Start of Data

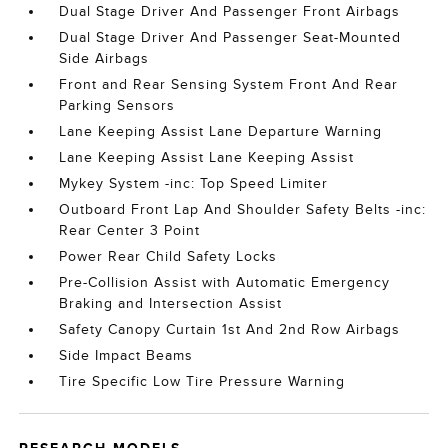
Dual Stage Driver And Passenger Front Airbags
Dual Stage Driver And Passenger Seat-Mounted
Side Airbags
Front and Rear Sensing System Front And Rear
Parking Sensors
Lane Keeping Assist Lane Departure Warning
Lane Keeping Assist Lane Keeping Assist
Mykey System -inc: Top Speed Limiter
Outboard Front Lap And Shoulder Safety Belts -inc:
Rear Center 3 Point
Power Rear Child Safety Locks
Pre-Collision Assist with Automatic Emergency
Braking and Intersection Assist
Safety Canopy Curtain 1st And 2nd Row Airbags
Side Impact Beams
Tire Specific Low Tire Pressure Warning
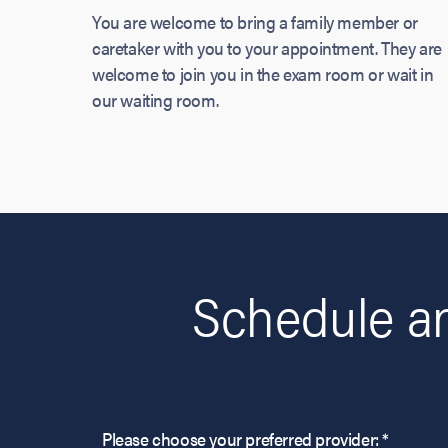
You are welcome to bring a family member or
caretaker with you to your appointment. They are
welcome to join you in the exam room or wait in
our waiting room.
Schedule a
Please choose your preferred provider: *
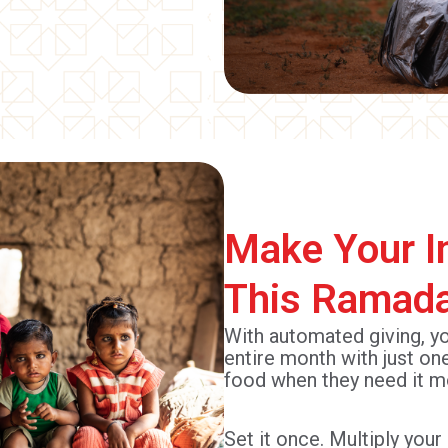
Make Your I
This Ramad
With automated giving, y
entire month with just on
food when they need it m
Set it once. Multiply you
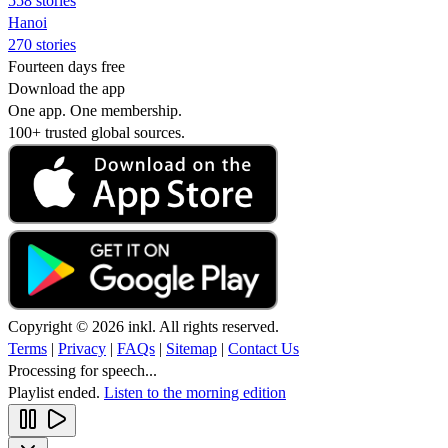
558 stories
Hanoi
270 stories
Fourteen days free
Download the app
One app. One membership.
100+ trusted global sources.
Copyright © 2026 inkl. All rights reserved.
Terms
|
Privacy
|
FAQs
|
Sitemap
|
Contact Us
Processing for speech...
Playlist ended.
Listen to the morning edition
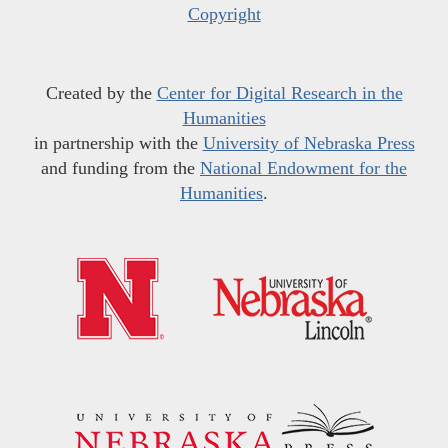
Copyright
Created by the
Center for Digital Research in the
Humanities
in partnership with the
University of Nebraska Press
and funding from the
National Endowment for the
Humanities
.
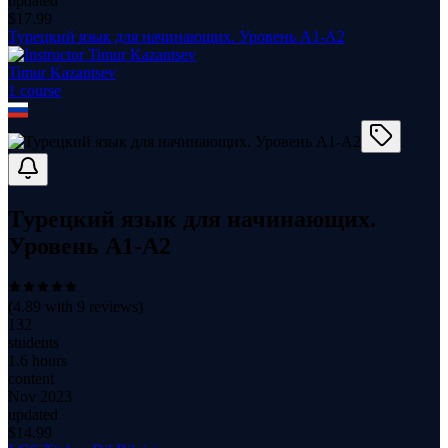
updated
$
17.99
Турецкий язык для начинающих. Уровень А1-А2
Timur Kazantsev
1
course
Турецкий язык для начинающих.
Уровень А1-А2
(
4.89
with
9
reviews)
132
students
1.6 hours
content
Nov 2023
updated
$
14.99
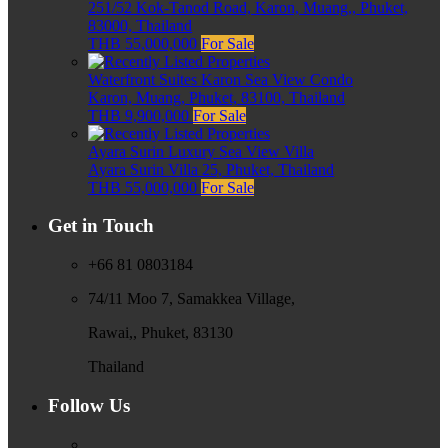
251/52 Kok-Tanod Road, Karon, Muang,, Phuket,
83000, Thailand
THB 55,000,000
For Sale
Waterfront Suites Karon Sea View Condo
Karon, Muang, Phuket, 83100, Thailand
THB 9,900,000
For Sale
Ayara Surin Luxury Sea View Villa
Ayara Surin Villa 25, Phuket, Thailand
THB 55,000,000
For Sale
Get in Touch
+66 81 0803184
74/11 Moo 7, Samakkea Village,
Rawai,, Phuket, 83130
Thailand
Follow Us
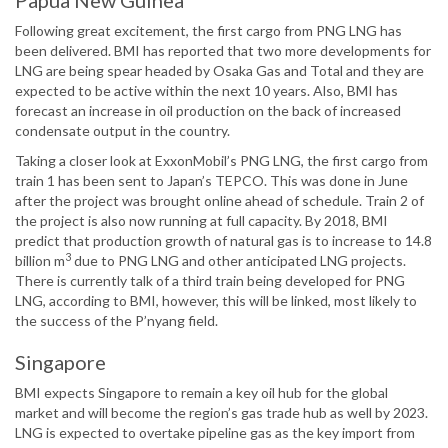
Papua New Guinea
Following great excitement, the first cargo from PNG LNG has
been delivered. BMI has reported that two more developments for
LNG are being spear headed by Osaka Gas and Total and they are
expected to be active within the next 10 years. Also, BMI has
forecast an increase in oil production on the back of increased
condensate output in the country.
Taking a closer look at ExxonMobil’s PNG LNG, the first cargo from
train 1 has been sent to Japan’s TEPCO. This was done in June
after the project was brought online ahead of schedule. Train 2 of
the project is also now running at full capacity. By 2018, BMI
predict that production growth of natural gas is to increase to 14.8
3
billion m
due to PNG LNG and other anticipated LNG projects.
There is currently talk of a third train being developed for PNG
LNG, according to BMI, however, this will be linked, most likely to
the success of the P’nyang field.
Singapore
BMI expects Singapore to remain a key oil hub for the global
market and will become the region’s gas trade hub as well by 2023.
LNG is expected to overtake pipeline gas as the key import from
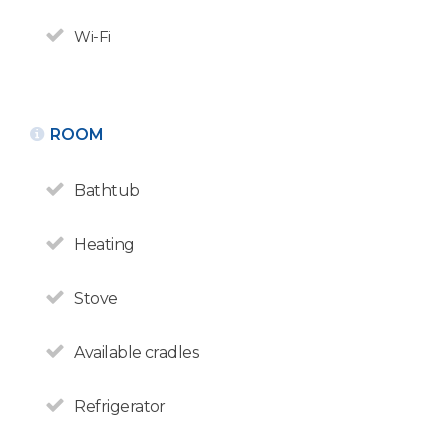
Wi-Fi
ROOM
Bathtub
Heating
Stove
Available cradles
Refrigerator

End of Data

Copy out exactly the lines from the start of the records through the line with "Set it once. Multiply you", and leave the pictures out.

### Answer section:
Dual Stage Driver And Passenger Front Airbags
Dual Stage Driver And Passenger Seat-Mounted
Side Airbags
Front and Rear Sensing System Front And Rear
Parking Sensors
Lane Keeping Assist Lane Departure Warning
Lane Keeping Assist Lane Keeping Assist
Mykey System -inc: Top Speed Limiter
Outboard Front Lap And Shoulder Safety Belts -inc:
Rear Center 3 Point
Power Rear Child Safety Locks
Pre-Collision Assist with Automatic Emergency
Braking and Intersection Assist
Safety Canopy Curtain 1st And 2nd Row Airbags
Side Impact Beams
Tire Specific Low Tire Pressure Warning
You are welcome to bring a family member or
caretaker with you to your appointment. They are
welcome to join you in the exam room or wait in
our waiting room.
Schedule a
Please choose your preferred provider: *
Make Your I
This Ramad
With automated giving, y
entire month with just on
food when they need it m
Set it once. Multiply you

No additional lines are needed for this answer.